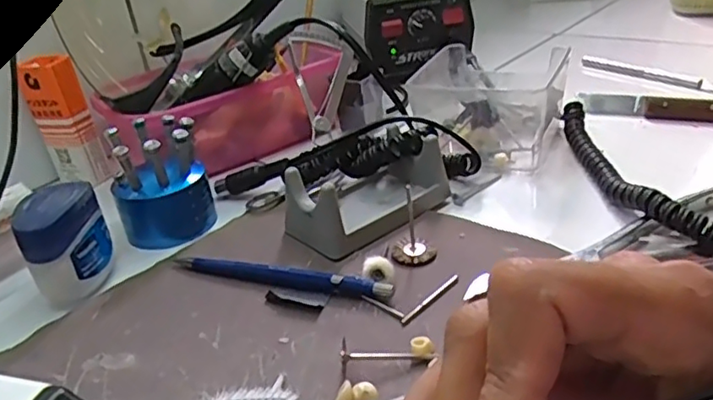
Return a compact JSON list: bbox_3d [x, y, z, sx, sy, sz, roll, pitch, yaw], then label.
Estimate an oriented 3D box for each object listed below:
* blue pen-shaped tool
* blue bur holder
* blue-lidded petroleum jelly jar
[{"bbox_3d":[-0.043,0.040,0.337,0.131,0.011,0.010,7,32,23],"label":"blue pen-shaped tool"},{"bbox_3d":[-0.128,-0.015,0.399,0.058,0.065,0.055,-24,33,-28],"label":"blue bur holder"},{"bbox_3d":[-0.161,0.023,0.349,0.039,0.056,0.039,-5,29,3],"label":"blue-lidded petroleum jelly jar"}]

# # # # #

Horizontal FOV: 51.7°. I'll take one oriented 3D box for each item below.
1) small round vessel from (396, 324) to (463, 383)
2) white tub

# # # # #

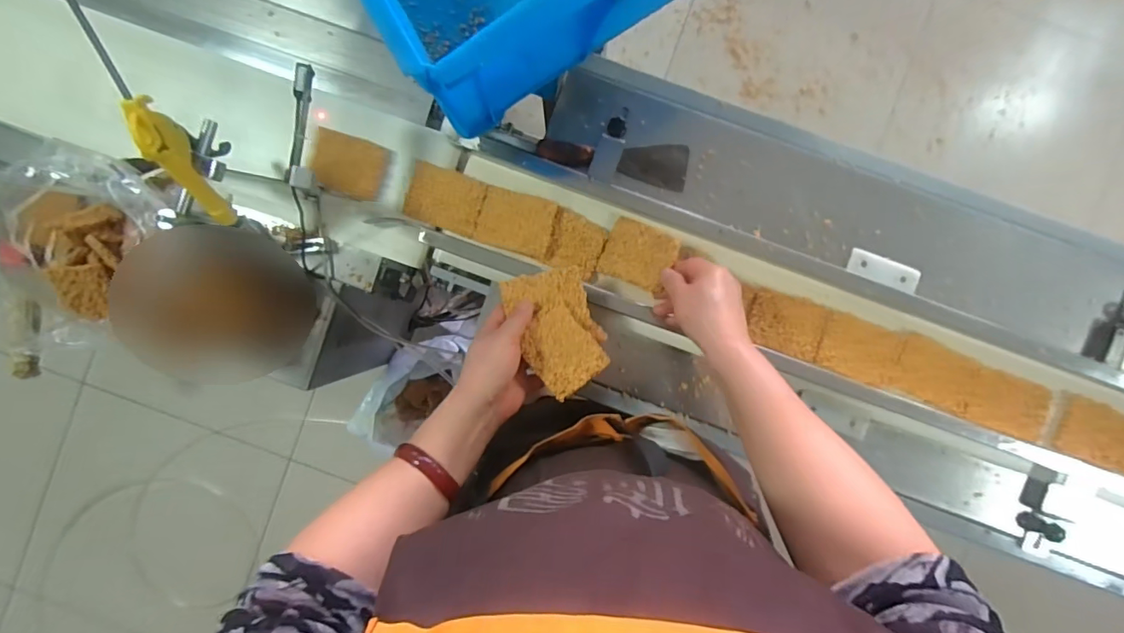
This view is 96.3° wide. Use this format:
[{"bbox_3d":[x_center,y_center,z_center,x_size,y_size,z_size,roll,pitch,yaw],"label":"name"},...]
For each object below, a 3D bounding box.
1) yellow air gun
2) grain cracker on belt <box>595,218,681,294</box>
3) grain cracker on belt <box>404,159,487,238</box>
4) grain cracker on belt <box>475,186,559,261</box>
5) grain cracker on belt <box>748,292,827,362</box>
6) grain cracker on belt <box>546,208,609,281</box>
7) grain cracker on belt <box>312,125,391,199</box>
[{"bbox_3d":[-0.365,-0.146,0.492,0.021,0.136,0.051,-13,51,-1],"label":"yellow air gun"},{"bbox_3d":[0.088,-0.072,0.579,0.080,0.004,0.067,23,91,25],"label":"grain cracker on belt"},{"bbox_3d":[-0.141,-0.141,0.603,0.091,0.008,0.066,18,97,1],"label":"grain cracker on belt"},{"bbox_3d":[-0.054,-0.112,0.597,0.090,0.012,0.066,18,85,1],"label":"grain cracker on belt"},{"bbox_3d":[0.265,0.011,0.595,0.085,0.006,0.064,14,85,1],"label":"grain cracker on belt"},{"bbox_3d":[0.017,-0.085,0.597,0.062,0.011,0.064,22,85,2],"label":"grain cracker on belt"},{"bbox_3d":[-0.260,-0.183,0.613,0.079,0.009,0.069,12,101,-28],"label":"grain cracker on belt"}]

# # # # #

> _GOAL OF THE EXERCISE_
For each line of the entries that includes "pitch", show that line.

> _ANSWER TO THE EXERCISE_
Return a compact JSON list: bbox_3d [x, y, z, sx, sy, sz, roll, pitch, yaw], then label.
[{"bbox_3d":[x_center,y_center,z_center,x_size,y_size,z_size,roll,pitch,yaw],"label":"name"},...]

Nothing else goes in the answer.